Pesquisadores identificaram indícios de que criminosos exploraram um erro na geração da frase de recuperação, a seed, usada por algumas unidades do aparelho. O episódio reacende a desconfiança em torno da segurança cripto, num setor que já vinha de outros baques recentes no setor cripto, como o encerramento das operações da BitMEX.
A COLDCARD funciona desconectada da internet. Por isso, boa parte dos usuários considerava esse tipo de invasão praticamente descartada.
Uma falha na hora de gerar a seed
Os criminosos não abriram nem invadiram fisicamente as carteiras das vítimas. Nada disso foi necessário.
O problema teria surgido no momento da configuração — quando o dispositivo cria a seed, conjunto de palavras que funciona como chave mestra para todos os fundos guardados nele. Em algumas versões do sistema, essa frase pode não ter sido gerada com aleatoriedade suficiente. Resultado: ficou mais fácil para os atacantes reproduzirem as combinações e localizarem carteiras com saldo disponível na rede.
Um sistema caça carteiras vulneráveis sozinho
Informações indicam que os hackers montaram uma ferramenta capaz de varrer sozinha o histórico da blockchain em busca de endereços vulneráveis. Ao encontrar saldo, o valor era movido quase na hora para carteiras sob controle dos próprios criminosos.
Milhares de transações seguiram o mesmo padrão. Poucos segundos entre a descoberta e a transferência — o que, para os investigadores, é praticamente uma assinatura de automação.
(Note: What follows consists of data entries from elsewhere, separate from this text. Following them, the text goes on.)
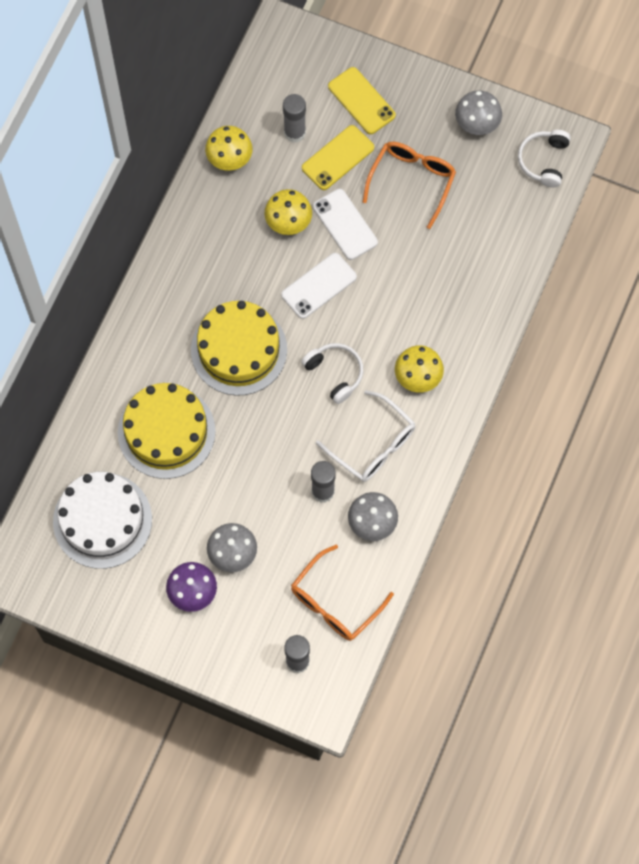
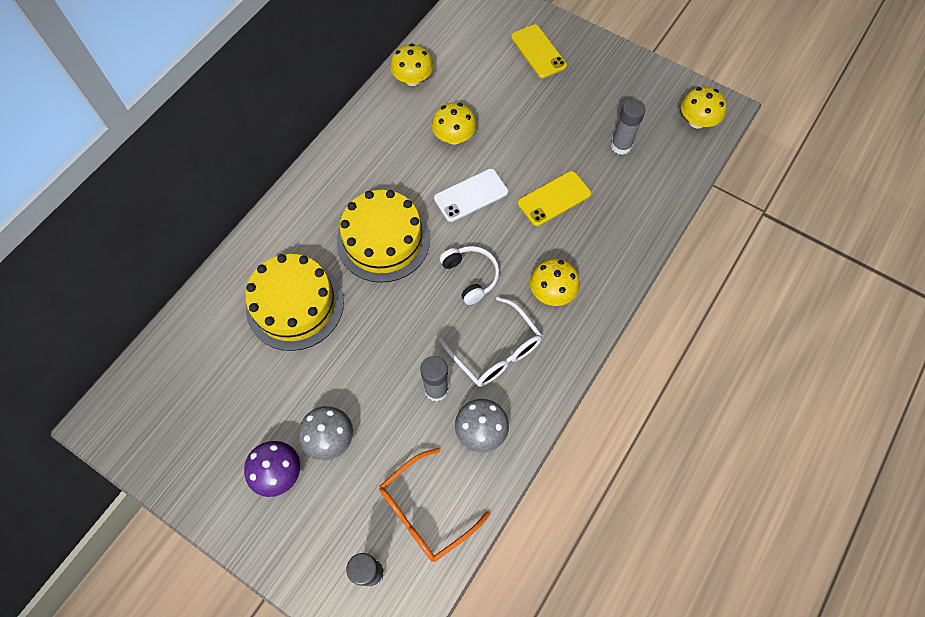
camera: 10 degrees right, 5 degrees down
(102, 520) = (208, 381): white cake -> none
(294, 132) = (474, 67): grey glue stick -> grey glue stick (621, 146)
(338, 158) = (509, 92): yellow phone -> yellow phone (554, 199)
(345, 224) = (505, 147): white phone -> none
(412, 182) = (573, 121): orange glasses -> none
(477, 123) = (639, 83): grey mushroom -> none
(543, 161) = (697, 121): white headphones -> yellow mushroom

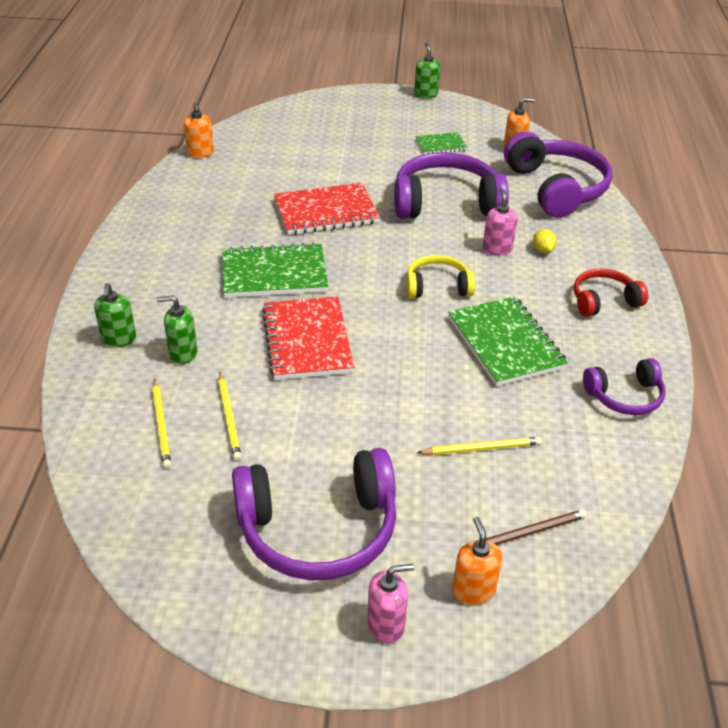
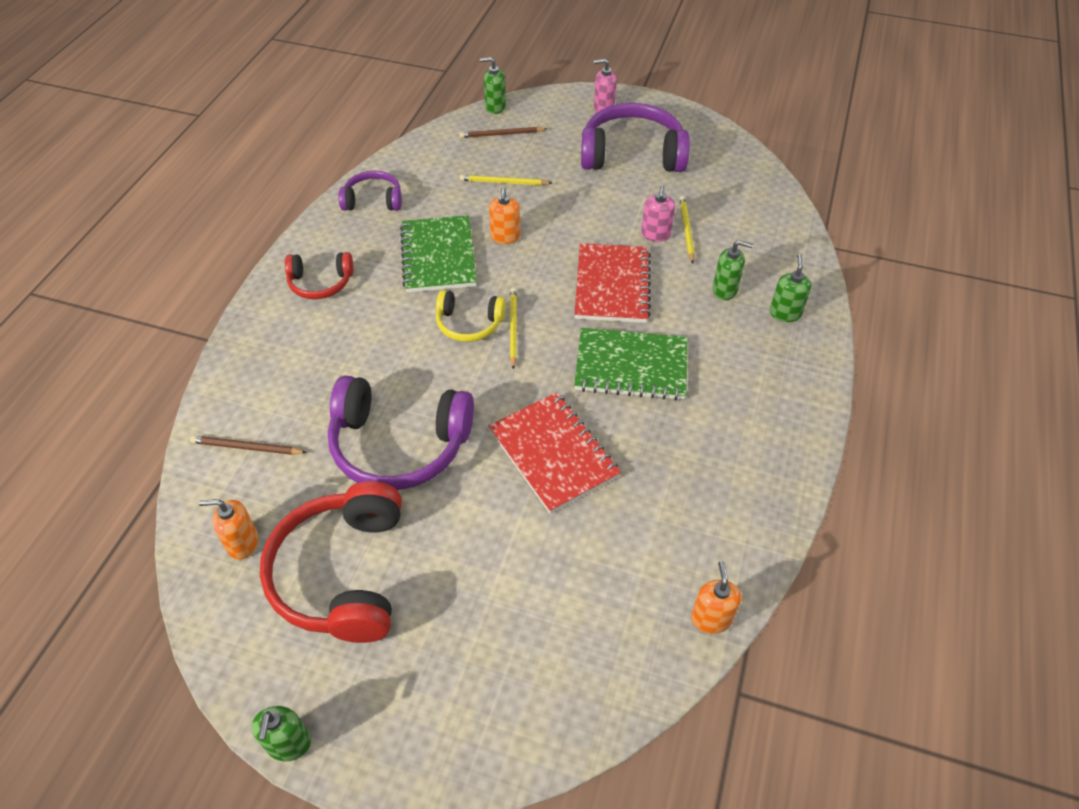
camera: 165 degrees left, 10 degrees up
(161, 425) = (739, 232): yellow pencil -> yellow pencil (513, 328)
(326, 212) = (553, 454): red notebook -> red notebook turned 60 degrees clockwise
(441, 145) = (342, 573): green notebook -> red headphones
(473, 590) = (548, 115): orange soap dispenser -> orange soap dispenser (505, 237)
(497, 249) = (381, 362): pink soap dispenser -> pink soap dispenser (655, 234)
(543, 250) = (334, 352): yellow lemon -> none
(556, 188) = (246, 447): purple headphones -> brown pencil
(566, 591) = (495, 107): none -> green soap dispenser

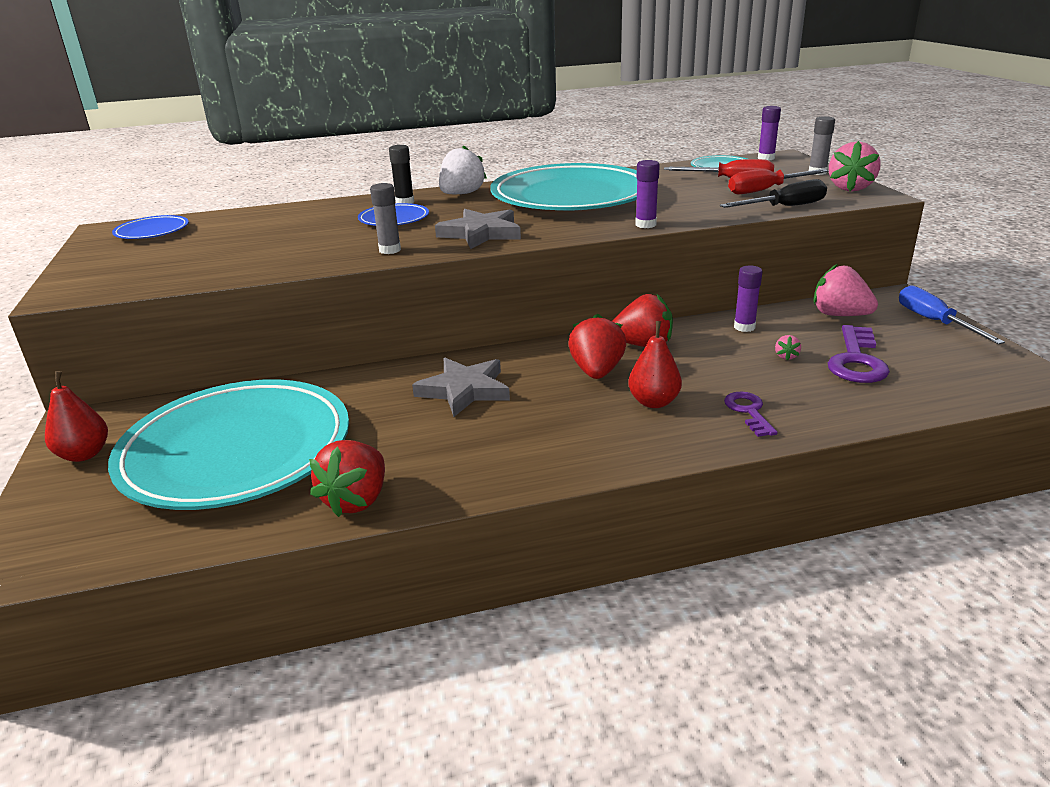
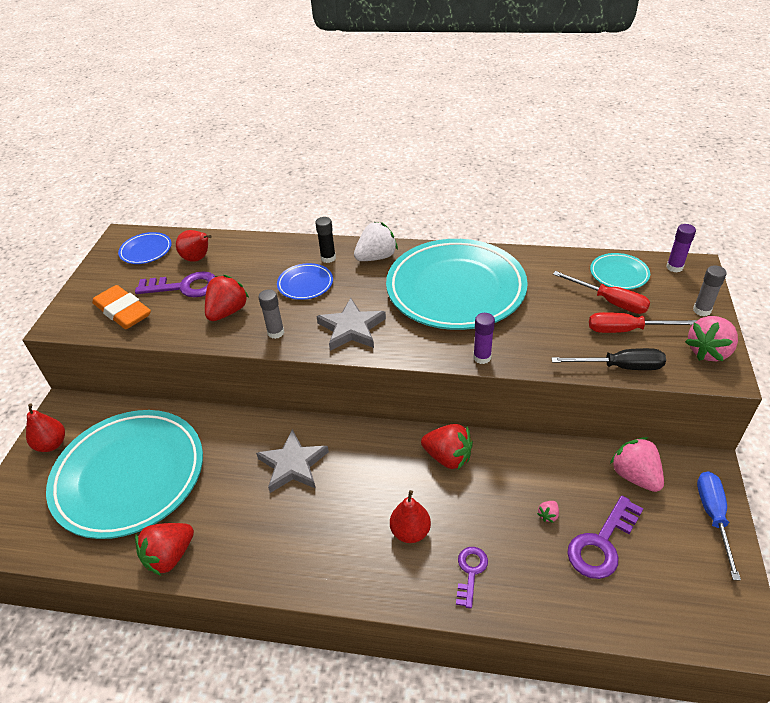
camera: 25 degrees right, 15 degrees up
(158, 271) = (123, 311): none -> orange eraser
(232, 244) = (184, 287): none -> purple key
(233, 226) = (198, 258): none -> red pear
(596, 372) = (393, 478): red strawberry -> red strawberry (227, 312)
(744, 327) = (542, 463): purple glue stick -> none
Atualizar o aparelho pode não ser suficiente
Vale um esclarecimento: a falha não está no protocolo do Bitcoin, e sim no software usado por parte das unidades da COLDCARD para criar a seed durante a configuração inicial.
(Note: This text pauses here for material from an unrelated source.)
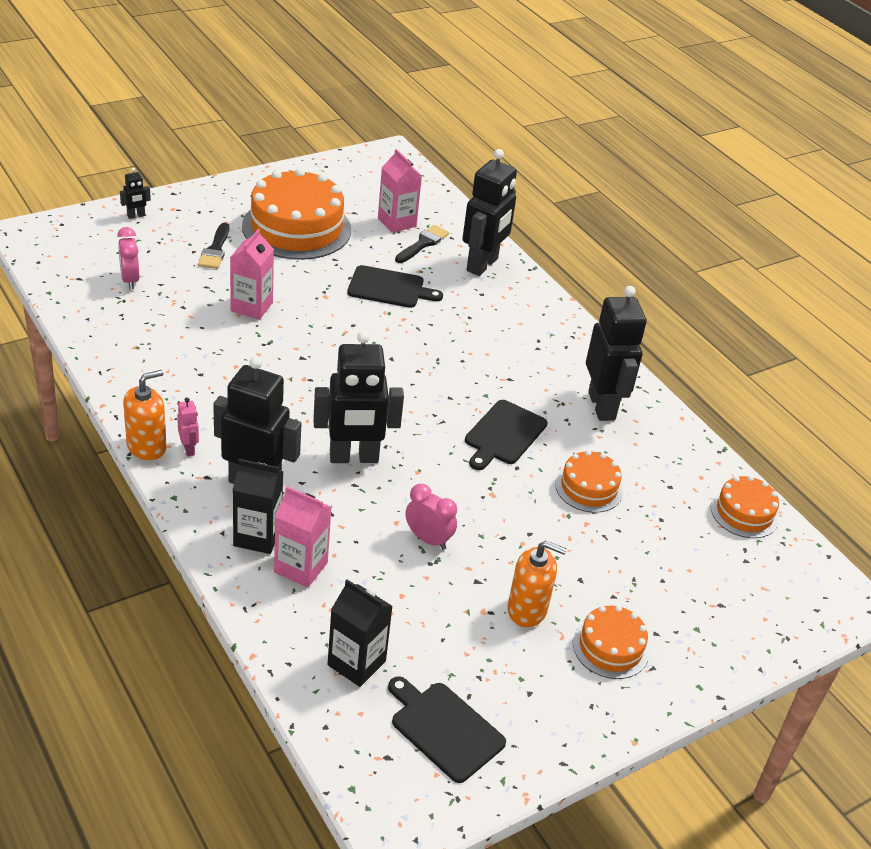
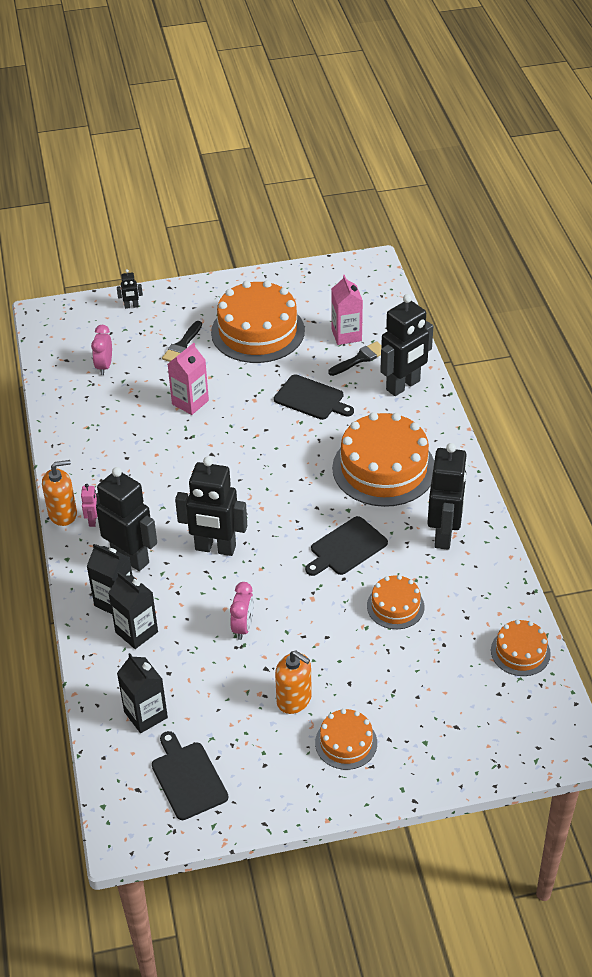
camera: 25 degrees right, 5 degrees up
(301, 567) = (136, 632): pink carton -> black carton
(428, 539) = (243, 627): pink clock -> pink clock turned 45 degrees clockwise
(503, 348) = (383, 468): none -> orange cake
A fabricante Coinkite já lançou uma correção. O detalhe é que quem configurou o dispositivo enquanto a versão vulnerável estava ativa continua exposto, mesmo depois de atualizar o firmware — a seed comprometida já existe, e nenhuma atualização futura apaga isso.
A recomendação de especialistas é direta: gerar uma seed nova em um dispositivo já corrigido e transferir os Bitcoins para esse novo endereço o quanto antes. Atualizar sem trocar a seed resolve a porta de entrada, mas deixa a chave antiga — já potencialmente conhecida por terceiros — em uso.